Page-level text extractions
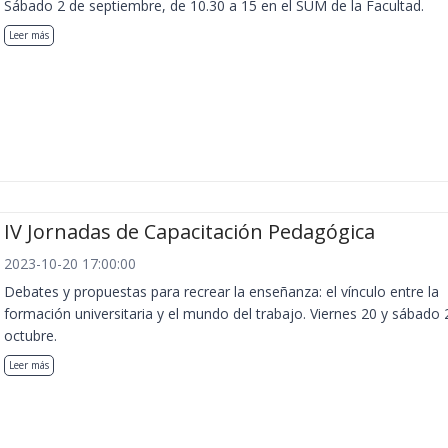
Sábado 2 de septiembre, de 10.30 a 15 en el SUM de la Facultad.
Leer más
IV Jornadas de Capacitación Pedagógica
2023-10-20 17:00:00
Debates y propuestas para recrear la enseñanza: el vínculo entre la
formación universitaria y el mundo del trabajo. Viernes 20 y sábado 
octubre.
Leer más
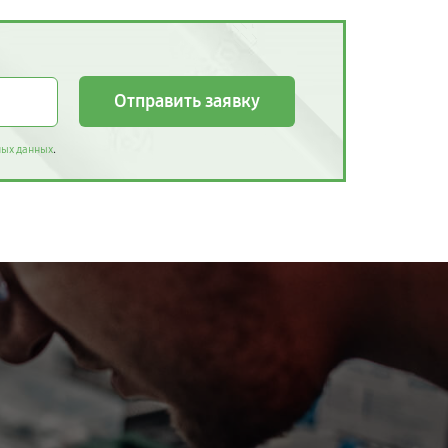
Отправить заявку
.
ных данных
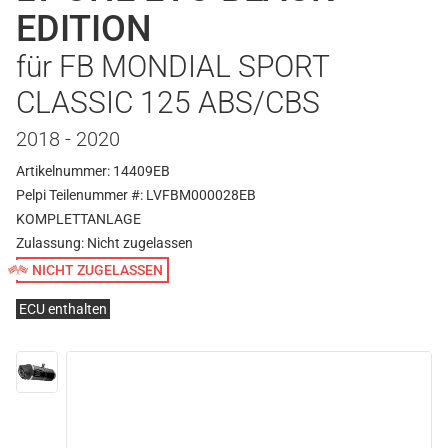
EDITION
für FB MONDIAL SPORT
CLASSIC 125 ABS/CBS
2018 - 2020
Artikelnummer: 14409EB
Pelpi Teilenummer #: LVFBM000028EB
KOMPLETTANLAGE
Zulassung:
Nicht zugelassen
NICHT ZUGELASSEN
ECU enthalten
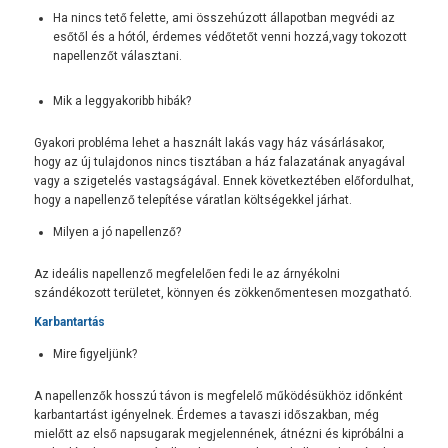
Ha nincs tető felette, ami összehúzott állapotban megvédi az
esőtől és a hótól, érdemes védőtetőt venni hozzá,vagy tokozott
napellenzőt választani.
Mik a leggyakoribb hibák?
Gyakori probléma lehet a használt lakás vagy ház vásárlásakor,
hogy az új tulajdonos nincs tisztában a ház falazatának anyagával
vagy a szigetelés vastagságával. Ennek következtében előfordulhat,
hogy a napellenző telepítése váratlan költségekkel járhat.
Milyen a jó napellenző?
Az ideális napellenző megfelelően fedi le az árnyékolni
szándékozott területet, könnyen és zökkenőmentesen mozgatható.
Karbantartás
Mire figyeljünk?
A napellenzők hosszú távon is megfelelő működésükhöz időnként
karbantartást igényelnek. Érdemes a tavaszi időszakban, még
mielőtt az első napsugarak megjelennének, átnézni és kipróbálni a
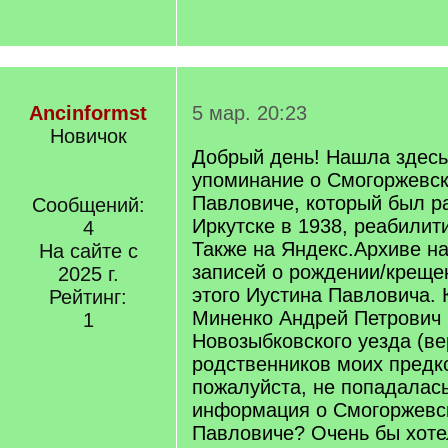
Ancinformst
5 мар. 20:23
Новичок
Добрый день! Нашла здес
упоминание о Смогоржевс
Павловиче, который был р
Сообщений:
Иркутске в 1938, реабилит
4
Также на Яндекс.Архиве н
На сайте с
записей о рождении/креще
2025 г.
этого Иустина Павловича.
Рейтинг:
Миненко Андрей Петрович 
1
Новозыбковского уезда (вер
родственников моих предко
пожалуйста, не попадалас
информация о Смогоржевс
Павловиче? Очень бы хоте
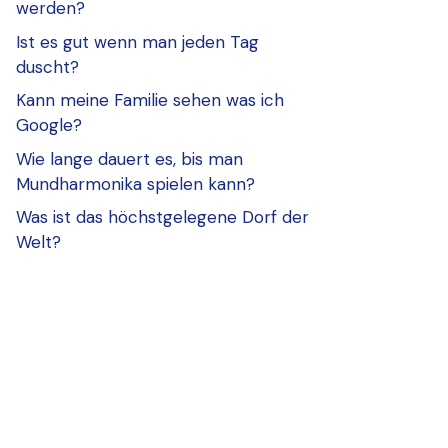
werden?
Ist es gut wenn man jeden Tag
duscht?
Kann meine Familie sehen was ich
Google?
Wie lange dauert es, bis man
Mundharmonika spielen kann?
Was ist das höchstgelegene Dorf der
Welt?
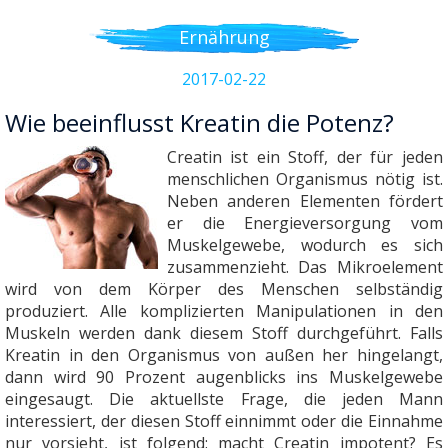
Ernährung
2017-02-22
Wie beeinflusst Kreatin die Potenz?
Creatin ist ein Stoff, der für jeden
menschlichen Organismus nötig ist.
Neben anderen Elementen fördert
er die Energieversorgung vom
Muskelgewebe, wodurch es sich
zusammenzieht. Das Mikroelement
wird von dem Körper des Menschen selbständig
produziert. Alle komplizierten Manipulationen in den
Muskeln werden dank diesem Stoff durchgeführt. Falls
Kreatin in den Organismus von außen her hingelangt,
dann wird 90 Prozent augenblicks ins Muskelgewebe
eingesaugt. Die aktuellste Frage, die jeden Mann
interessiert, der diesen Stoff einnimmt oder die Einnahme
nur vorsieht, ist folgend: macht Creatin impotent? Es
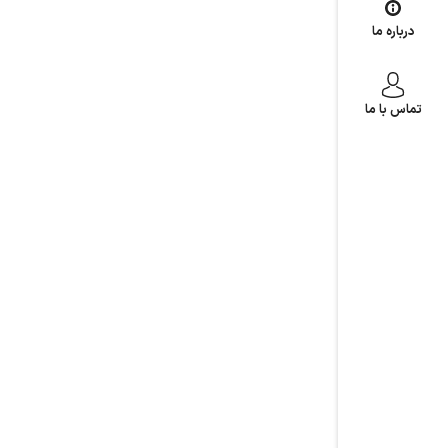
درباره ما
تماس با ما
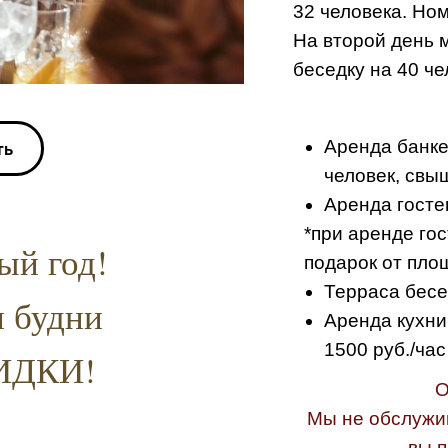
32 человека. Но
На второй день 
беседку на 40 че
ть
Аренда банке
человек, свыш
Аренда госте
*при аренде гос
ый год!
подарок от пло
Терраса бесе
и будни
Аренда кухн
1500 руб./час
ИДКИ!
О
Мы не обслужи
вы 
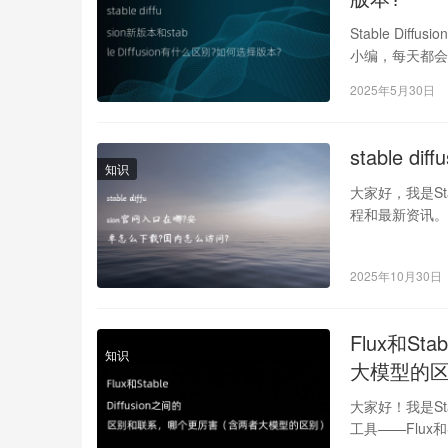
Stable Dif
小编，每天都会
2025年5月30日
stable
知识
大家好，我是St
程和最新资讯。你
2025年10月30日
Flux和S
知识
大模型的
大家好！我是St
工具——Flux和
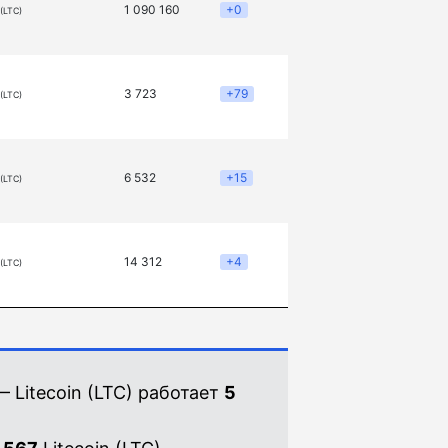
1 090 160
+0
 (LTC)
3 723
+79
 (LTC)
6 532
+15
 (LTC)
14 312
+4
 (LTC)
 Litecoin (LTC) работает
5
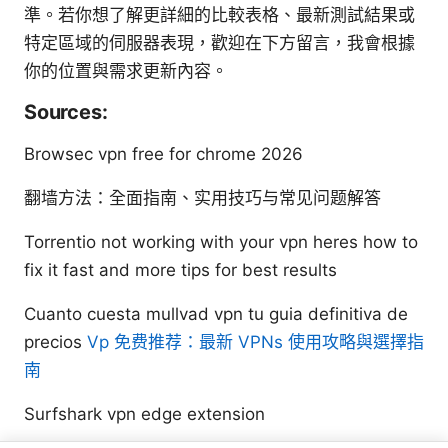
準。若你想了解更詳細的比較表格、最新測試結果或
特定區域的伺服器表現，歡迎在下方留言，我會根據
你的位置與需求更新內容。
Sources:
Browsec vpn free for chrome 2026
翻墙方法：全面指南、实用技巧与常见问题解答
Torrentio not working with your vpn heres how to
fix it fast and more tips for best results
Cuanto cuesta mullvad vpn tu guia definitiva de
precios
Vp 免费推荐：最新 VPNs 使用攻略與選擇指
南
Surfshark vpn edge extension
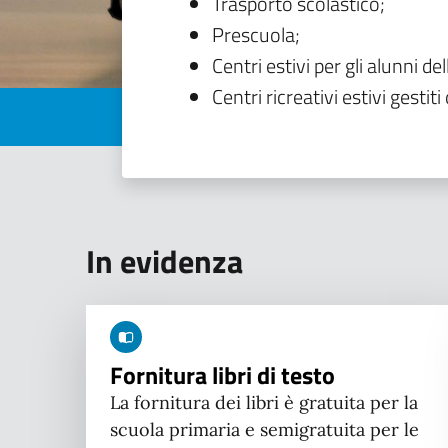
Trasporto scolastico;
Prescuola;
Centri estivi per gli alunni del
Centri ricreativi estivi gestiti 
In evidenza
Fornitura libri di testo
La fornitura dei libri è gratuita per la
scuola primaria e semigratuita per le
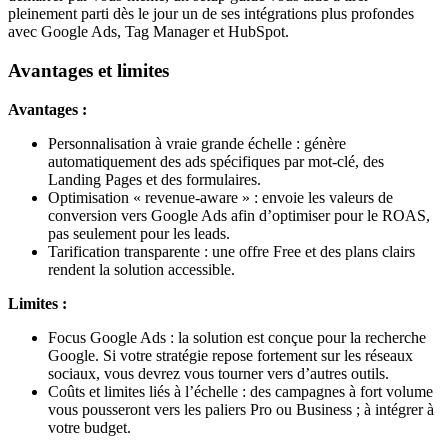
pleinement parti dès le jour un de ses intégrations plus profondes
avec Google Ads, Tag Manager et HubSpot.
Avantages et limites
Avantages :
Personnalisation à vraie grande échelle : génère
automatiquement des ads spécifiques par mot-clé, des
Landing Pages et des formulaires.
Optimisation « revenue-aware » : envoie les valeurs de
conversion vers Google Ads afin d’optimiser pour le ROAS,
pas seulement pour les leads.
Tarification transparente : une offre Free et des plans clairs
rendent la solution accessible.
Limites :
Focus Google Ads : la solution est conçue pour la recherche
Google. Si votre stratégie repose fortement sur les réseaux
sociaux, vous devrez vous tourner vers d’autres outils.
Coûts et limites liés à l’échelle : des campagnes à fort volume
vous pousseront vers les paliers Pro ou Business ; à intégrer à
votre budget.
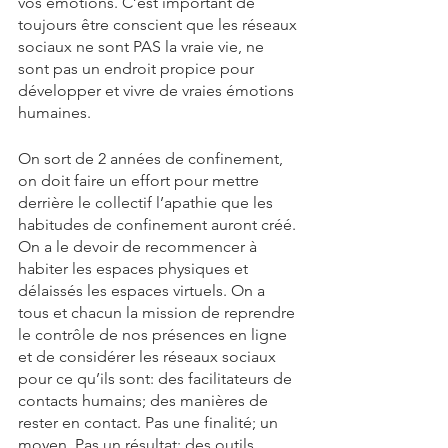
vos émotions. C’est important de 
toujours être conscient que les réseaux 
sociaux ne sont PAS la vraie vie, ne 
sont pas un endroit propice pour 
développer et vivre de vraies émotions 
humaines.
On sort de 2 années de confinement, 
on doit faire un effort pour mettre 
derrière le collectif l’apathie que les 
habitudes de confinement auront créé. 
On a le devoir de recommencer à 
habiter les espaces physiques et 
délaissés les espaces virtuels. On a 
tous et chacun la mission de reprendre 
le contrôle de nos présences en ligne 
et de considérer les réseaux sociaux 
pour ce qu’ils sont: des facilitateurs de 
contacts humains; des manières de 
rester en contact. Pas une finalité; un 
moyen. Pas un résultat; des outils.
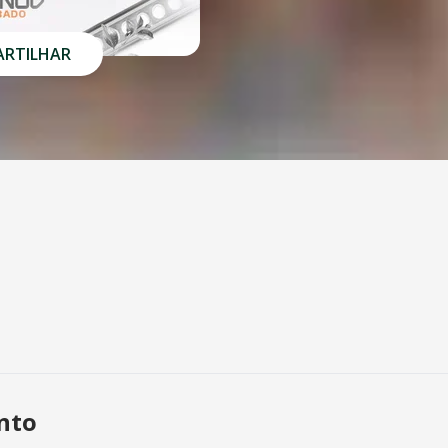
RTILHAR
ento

Task brief: Please copy the preceding records exactly and omit the images.

Answer to this exercise:
Sábado 2 de septiembre, de 10.30 a 15 en el SUM de la Facultad.
Leer más
IV Jornadas de Capacitación Pedagógica
2023-10-20 17:00:00
Debates y propuestas para recrear la enseñanza: el vínculo entre la
formación universitaria y el mundo del trabajo. Viernes 20 y sábado 
octubre.
Leer más
Отправить заявку
.
ных данных
EDITION
für FB MONDIAL SPORT
CLASSIC 125 ABS/CBS
2018 - 2020
Artikelnummer: 14409EB
Pelpi Teilenummer #: LVFBM000028EB
KOMPLETTANLAGE
Zulassung:
Nicht zugelassen
NICHT ZUGELASSEN
ECU enthalten
Ha nincs tető felette, ami összehúzott állapotban megvédi az
esőtől és a hótól, érdemes védőtetőt venni hozzá,vagy tokozott
napellenzőt választani.
Mik a leggyakoribb hibák?
Gyakori probléma lehet a használt lakás vagy ház vásárlásakor,
hogy az új tulajdonos nincs tisztában a ház falazatának anyagával
vagy a szigetelés vastagságával. Ennek következtében előfordulhat,
hogy a napellenző telepítése váratlan költségekkel járhat.
Milyen a jó napellenző?
Az ideális napellenző megfelelően fedi le az árnyékolni
szándékozott területet, könnyen és zökkenőmentesen mozgatható.
Karbantartás
Mire figyeljünk?
A napellenzők hosszú távon is megfelelő működésükhöz időnként
karbantartást igényelnek. Érdemes a tavaszi időszakban, még
mielőtt az első napsugarak megjelennének, átnézni és kipróbálni a
Ancinformst
5 мар. 20:23
Новичок
Добрый день! Нашла здес
упоминание о Смогоржевс
Павловиче, который был р
Сообщений:
Иркутске в 1938, реабилит
4
Также на Яндекс.Архиве н
На сайте с
записей о рождении/креще
2025 г.
этого Иустина Павловича.
Рейтинг:
Миненко Андрей Петрович 
1
Новозыбковского уезда (вер
родственников моих предко
пожалуйста, не попадалас
информация о Смогоржевс
Павловиче? Очень бы хоте
werden?
Ist es gut wenn man jeden Tag
duscht?
Kann meine Familie sehen was ich
Google?
Wie lange dauert es, bis man
Mundharmonika spielen kann?
Was ist das höchstgelegene Dorf der
Welt?
Ernährung
2017-02-22
Wie beeinflusst Kreatin die Potenz?
Creatin ist ein Stoff, der für jeden
menschlichen Organismus nötig ist.
Neben anderen Elementen fördert
er die Energieversorgung vom
Muskelgewebe, wodurch es sich
zusammenzieht. Das Mikroelement
wird von dem Körper des Menschen selbständig
produziert. Alle komplizierten Manipulationen in den
Muskeln werden dank diesem Stoff durchgeführt. Falls
Kreatin in den Organismus von außen her hingelangt,
dann wird 90 Prozent augenblicks ins Muskelgewebe
eingesaugt. Die aktuellste Frage, die jeden Mann
interessiert, der diesen Stoff einnimmt oder die Einnahme
nur vorsieht, ist folgend: macht Creatin impotent? Es
درباره ما
تماس با ما
32 человека. Но
На второй день 
беседку на 40 че
ть
Аренда банке
человек, свыш
Аренда госте
*при аренде гос
ый год!
подарок от пло
Терраса бесе
и будни
Аренда кухн
1500 руб./час
ИДКИ!
О
Мы не обслужи
вы 
Stable Dif
小编，每天都会
2025年5月30日
stable
知识
大家好，我是St
程和最新资讯。你
2025年10月30日
Flux和S
知识
大模型的
大家好！我是St
工具——Flux和
1 090 160
+0
 (LTC)
3 723
+79
 (LTC)
6 532
+15
 (LTC)
14 312
+4
 (LTC)
 Litecoin (LTC) работает
5
準。若你想了解更詳細的比較表格、最新測試結果或
特定區域的伺服器表現，歡迎在下方留言，我會根據
你的位置與需求更新內容。
Sources:
Browsec vpn free for chrome 2026
翻墙方法：全面指南、实用技巧与常见问题解答
Torrentio not working with your vpn heres how to
fix it fast and more tips for best results
Cuanto cuesta mullvad vpn tu guia definitiva de
precios
Vp 免费推荐：最新 VPNs 使用攻略與選擇指
南
Surfshark vpn edge extension
Trasporto scolastico;
Prescuola;
Centri estivi per gli alunni del
Centri ricreativi estivi gestiti 
In evidenza
Fornitura libri di testo
La fornitura dei libri è gratuita per la
scuola primaria e semigratuita per le
pleinement parti dès le jour un de ses intégrations plus profondes
avec Google Ads, Tag Manager et HubSpot.
Avantages et limites
Avantages :
Personnalisation à vraie grande échelle : génère
automatiquement des ads spécifiques par mot-clé, des
Landing Pages et des formulaires.
Optimisation « revenue-aware » : envoie les valeurs de
conversion vers Google Ads afin d’optimiser pour le ROAS,
pas seulement pour les leads.
Tarification transparente : une offre Free et des plans clairs
rendent la solution accessible.
Limites :
Focus Google Ads : la solution est conçue pour la recherche
Google. Si votre stratégie repose fortement sur les réseaux
sociaux, vous devrez vous tourner vers d’autres outils.
Coûts et limites liés à l’échelle : des campagnes à fort volume
vous pousseront vers les paliers Pro ou Business ; à intégrer à
votre budget.
vos émotions. C’est important de 
toujours être conscient que les réseaux 
sociaux ne sont PAS la vraie vie, ne 
sont pas un endroit propice pour 
développer et vivre de vraies émotions 
humaines.
On sort de 2 années de confinement, 
on doit faire un effort pour mettre 
derrière le collectif l’apathie que les 
habitudes de confinement auront créé. 
On a le devoir de recommencer à 
habiter les espaces physiques et 
délaissés les espaces virtuels. On a 
tous et chacun la mission de reprendre 
le contrôle de nos présences en ligne 
et de considérer les réseaux sociaux 
pour ce qu’ils sont: des facilitateurs de 
contacts humains; des manières de 
rester en contact. Pas une finalité; un 
moyen. Pas un résultat; des outils.
RTILHAR
ento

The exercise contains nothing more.